I have to prove this exercise for my math-study:

Let $G$ be a group and $H \subset G$ a subgroup. Prove that for every $a,b \in G$ holds:

$$aH = bH \iff Ha^{-1} = Hb^{-1}$$

I tried this, but I'm not sure if it is correct or if I'm making too big steps at once:

\begin{align*} & aH = bH \\ \iff & \exists h \in H \text{ such that } b = ah \\ \iff & \exists h \in H \text{ such that } a^{-1}b = a^{-1}ah = h \\ \iff & \exists h \in H \text{ such that } a^{-1}bb^{-1} = a^{-1} = hb^{-1} \\ \iff & a^{-1} \in Hb^{-1} \\ \iff & Ha^{-1} = Hb^{-1} \end{align*}

Is this prove correct? and if not, how can I make it correct? Thanks in advance!

Answer 1

You are on the right way. In the last step you should arrive at: $Ha^{-1} \subset Hb^{-1}$ (not an equality). In a similar way you Show $Hb^{-1} \subset Ha^{-1}$; you start with "it exists $h \in H$ such that $a = bh$" and then take the inverse of $b$ from the left...

Answer 2

I'm also new with this topic, so I might be wrong.
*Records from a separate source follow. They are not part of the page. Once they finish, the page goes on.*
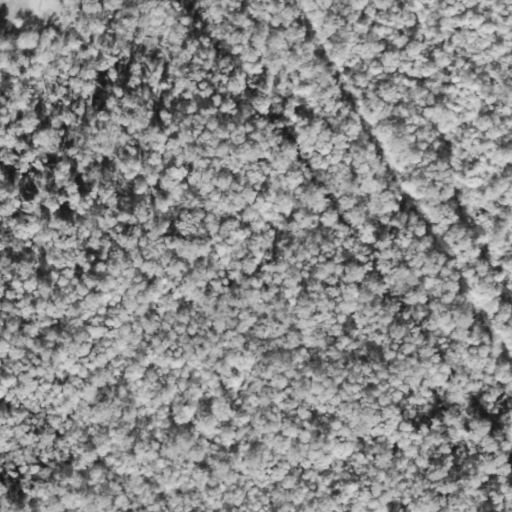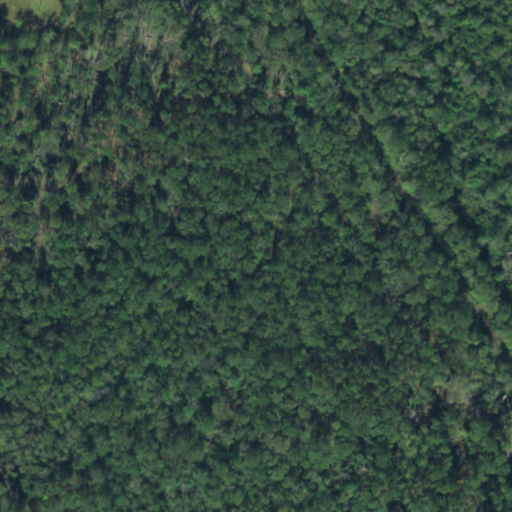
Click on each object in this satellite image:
road: (341, 241)
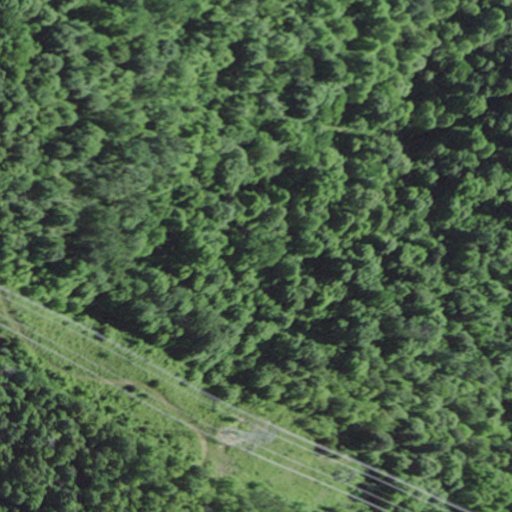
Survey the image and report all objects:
power tower: (236, 438)
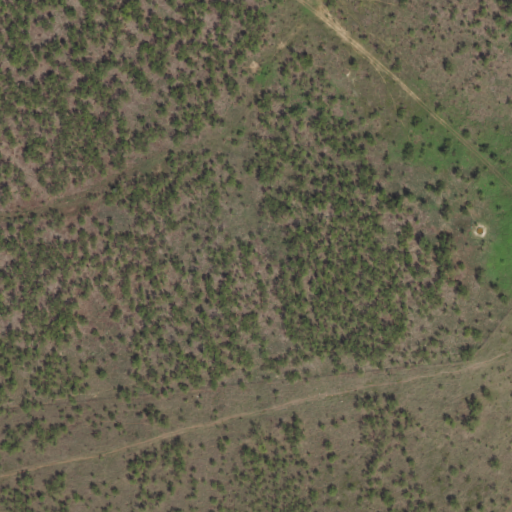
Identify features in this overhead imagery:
road: (55, 289)
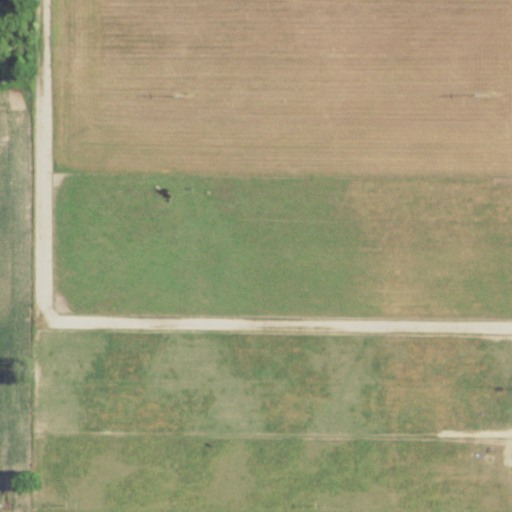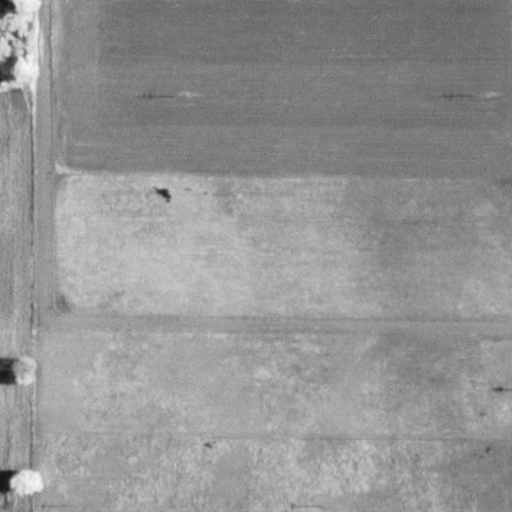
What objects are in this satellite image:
crop: (7, 269)
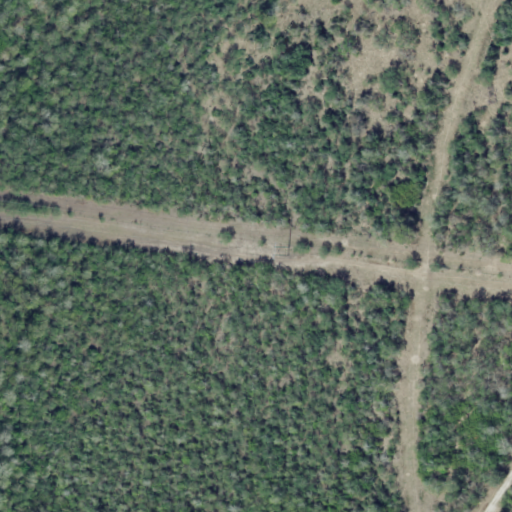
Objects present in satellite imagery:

But I would explain the first iff and the last one. $aH=bH\iff \exists h_1,h_2 \in H : ah_1=bh_2 \iff \exists h_1,h_2 \in H : b=bh_2h_2^{-1}=ah_1h_2^{-1}$ Similarly at the end. I'd like to receive a comment whether I have mistakes, I don't have ones or there is no need for such explanation.